Now it’s not something that is a coming from the top down and it’s an initiative again that looks well. It is really embedded in the project team, and for me this is the condition for it to be delivering, because then this is the same team that is measured on the success of the product and what you have done. I mean it’s simply I think you can– if you just talk it won’t happen. So you need to all layers of the organizations bought in, and you do need to formalize it. So with the protocol it’s a specific question that’s documented. Unless you actually go to a process and operationalize it and monitor it, it won’t happen.
Well at AbbVie we’ve got patient engagement and care team. They’re fully embedded into element disciplinary team, because we believe that it should be part of the mission of any employee at AbbVie and the way we do it is really to go through a patient immersion, patient journey design with the patients, which since we are doing that I’ve highlighted that we gain insight that we didn’t used to get before. And we as much as we can targeting to address the needs that we get from the inside. So I guess we are sort of in transition with the need of this patient engagement and care team with really driving and helping all discipline to embrace fully this really focus on the patient needs.
And back to the earlier question I think that the physician as all the stakeholders, are part of it, and we can see the tipping point where really one of the other stakeholders can make a difference to the patient or the carer, depending on the condition life.
00:50:41.520 –> 00:50:44.052
Mohammad I’m going to leave you with the last word here.

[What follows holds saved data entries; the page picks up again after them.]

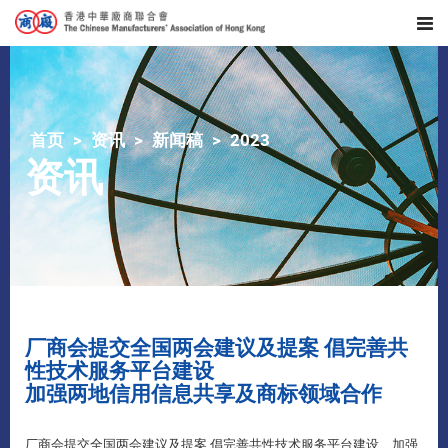
首页
资讯
新闻稿
2023
资讯
​厂商会提交全国两会建议及提案 倡完善共
性技术服务平台建设
加强两地信用信息共享及商标领域合作
厂商会提交全国两会建议及提案 倡完善共性技术服务平台建设 加强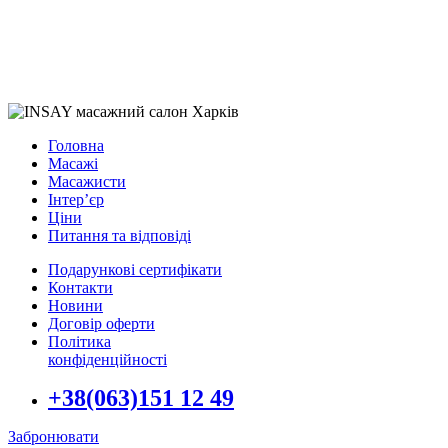
Головна
Масажі
Масажисти
Інтер’єр
Ціни
Питання та відповіді
Подарункові сертифікати
Контакти
Новини
Договір оферти
Політика
конфіденційності
+38(063)151 12 49
Забронювати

00:50:44.052 –> 00:50:46.510
So what you’re asking, what the first part of the question was about mass customization, really personalizing around the particular patient. So we do that by every team that we on board, we get them to do their protocols in the system, personal care plans, library, and so on, and then for themselves as an institution, but then the patient has multiple teams attached to them. Because they have diabetes and asthma for example. So every patient has a unique combination of teams and ends up with a unique set of care plans designed for their particular situation. And then in terms of ROI, obviously for the clinical team there’s an Roi around saving money or making money by delivering better patient care, but the pharma companies that we work with they ought to have an ROI from market access, they get to engage with their customers and their pay is a lot more or around initial term. And in the long term they do real world evidence. ROI again based on getting access to data for research purposes, that determines the business case.
So I’m afraid we’re going to have to leave it there.
Panel thank you for a very interesting discussion. We’re going to be on a networking break here from now (until 11)05, but again thank you very much panel.